• _Objetivo do exercício_: Reproduza a listagem abaixo em uma tabela Markdown com as colunas Número e Linha, uma linha da listagem por linha da tabela, e deixe de fora as linhas em branco.

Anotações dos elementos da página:

____

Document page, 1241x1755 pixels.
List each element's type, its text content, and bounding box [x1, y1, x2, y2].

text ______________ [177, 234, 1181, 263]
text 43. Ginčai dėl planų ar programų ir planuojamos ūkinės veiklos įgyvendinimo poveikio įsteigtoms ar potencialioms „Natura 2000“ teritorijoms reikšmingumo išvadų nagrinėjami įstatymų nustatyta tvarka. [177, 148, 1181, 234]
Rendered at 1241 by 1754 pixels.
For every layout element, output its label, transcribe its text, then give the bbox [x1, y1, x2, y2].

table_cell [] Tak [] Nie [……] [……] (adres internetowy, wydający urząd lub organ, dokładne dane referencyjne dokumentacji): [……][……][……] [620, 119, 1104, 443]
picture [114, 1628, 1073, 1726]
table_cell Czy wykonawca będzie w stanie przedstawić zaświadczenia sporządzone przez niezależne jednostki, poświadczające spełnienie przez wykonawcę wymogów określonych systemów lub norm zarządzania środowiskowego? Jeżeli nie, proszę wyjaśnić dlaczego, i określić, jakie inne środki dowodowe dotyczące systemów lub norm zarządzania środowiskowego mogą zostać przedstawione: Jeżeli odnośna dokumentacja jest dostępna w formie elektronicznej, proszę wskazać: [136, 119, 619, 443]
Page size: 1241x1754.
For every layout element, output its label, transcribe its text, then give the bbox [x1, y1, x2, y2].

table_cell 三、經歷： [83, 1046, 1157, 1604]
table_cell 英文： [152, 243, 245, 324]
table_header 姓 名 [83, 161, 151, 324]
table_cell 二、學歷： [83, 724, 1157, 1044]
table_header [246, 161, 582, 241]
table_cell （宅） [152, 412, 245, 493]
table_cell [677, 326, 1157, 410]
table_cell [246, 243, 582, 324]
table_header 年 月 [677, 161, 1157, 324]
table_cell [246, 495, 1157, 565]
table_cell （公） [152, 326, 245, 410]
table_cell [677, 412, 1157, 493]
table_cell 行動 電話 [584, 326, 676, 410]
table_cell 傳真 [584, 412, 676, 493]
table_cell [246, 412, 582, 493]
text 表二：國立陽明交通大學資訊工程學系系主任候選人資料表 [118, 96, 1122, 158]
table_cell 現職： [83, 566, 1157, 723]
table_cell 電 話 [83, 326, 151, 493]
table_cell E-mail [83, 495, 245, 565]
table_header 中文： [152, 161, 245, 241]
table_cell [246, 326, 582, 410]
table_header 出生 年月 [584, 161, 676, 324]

____

• _Resultado da tarefa_:
| Número | Linha |
|---|---|
| 1 | Document page, 1241x1755 pixels. |
| 2 | List each element's type, its text content, and bounding box [x1, y1, x2, y2]. |
| 3 | text ______________ [177, 234, 1181, 263] |
| 4 | text 43. Ginčai dėl planų ar programų ir planuojamos ūkinės veiklos įgyvendinimo poveikio įsteigtoms ar potencialioms „Natura 2000“ teritorijoms reikšmingumo išvadų nagrinėjami įstatymų nustatyta tvarka. [177, 148, 1181, 234] |
| 5 | Rendered at 1241 by 1754 pixels. |
| 6 | For every layout element, output its label, transcribe its text, then give the bbox [x1, y1, x2, y2]. |
| 7 | table_cell [] Tak [] Nie [……] [……] (adres internetowy, wydający urząd lub organ, dokładne dane referencyjne dokumentacji): [……][……][……] [620, 119, 1104, 443] |
| 8 | picture [114, 1628, 1073, 1726] |
| 9 | table_cell Czy wykonawca będzie w stanie przedstawić zaświadczenia sporządzone przez niezależne jednostki, poświadczające spełnienie przez wykonawcę wymogów określonych systemów lub norm zarządzania środowiskowego? Jeżeli nie, proszę wyjaśnić dlaczego, i określić, jakie inne środki dowodowe dotyczące systemów lub norm zarządzania środowiskowego mogą zostać przedstawione: Jeżeli odnośna dokumentacja jest dostępna w formie elektronicznej, proszę wskazać: [136, 119, 619, 443] |
| 10 | Page size: 1241x1754. |
| 11 | For every layout element, output its label, transcribe its text, then give the bbox [x1, y1, x2, y2]. |
| 12 | table_cell 三、經歷： [83, 1046, 1157, 1604] |
| 13 | table_cell 英文： [152, 243, 245, 324] |
| 14 | table_header 姓 名 [83, 161, 151, 324] |
| 15 | table_cell 二、學歷： [83, 724, 1157, 1044] |
| 16 | table_header [246, 161, 582, 241] |
| 17 | table_cell （宅） [152, 412, 245, 493] |
| 18 | table_cell [677, 326, 1157, 410] |
| 19 | table_cell [246, 243, 582, 324] |
| 20 | table_header 年 月 [677, 161, 1157, 324] |
| 21 | table_cell [246, 495, 1157, 565] |
| 22 | table_cell （公） [152, 326, 245, 410] |
| 23 | table_cell [677, 412, 1157, 493] |
| 24 | table_cell 行動 電話 [584, 326, 676, 410] |
| 25 | table_cell 傳真 [584, 412, 676, 493] |
| 26 | table_cell [246, 412, 582, 493] |
| 27 | text 表二：國立陽明交通大學資訊工程學系系主任候選人資料表 [118, 96, 1122, 158] |
| 28 | table_cell 現職： [83, 566, 1157, 723] |
| 29 | table_cell 電 話 [83, 326, 151, 493] |
| 30 | table_cell E-mail [83, 495, 245, 565] |
| 31 | table_header 中文： [152, 161, 245, 241] |
| 32 | table_cell [246, 326, 582, 410] |
| 33 | table_header 出生 年月 [584, 161, 676, 324] |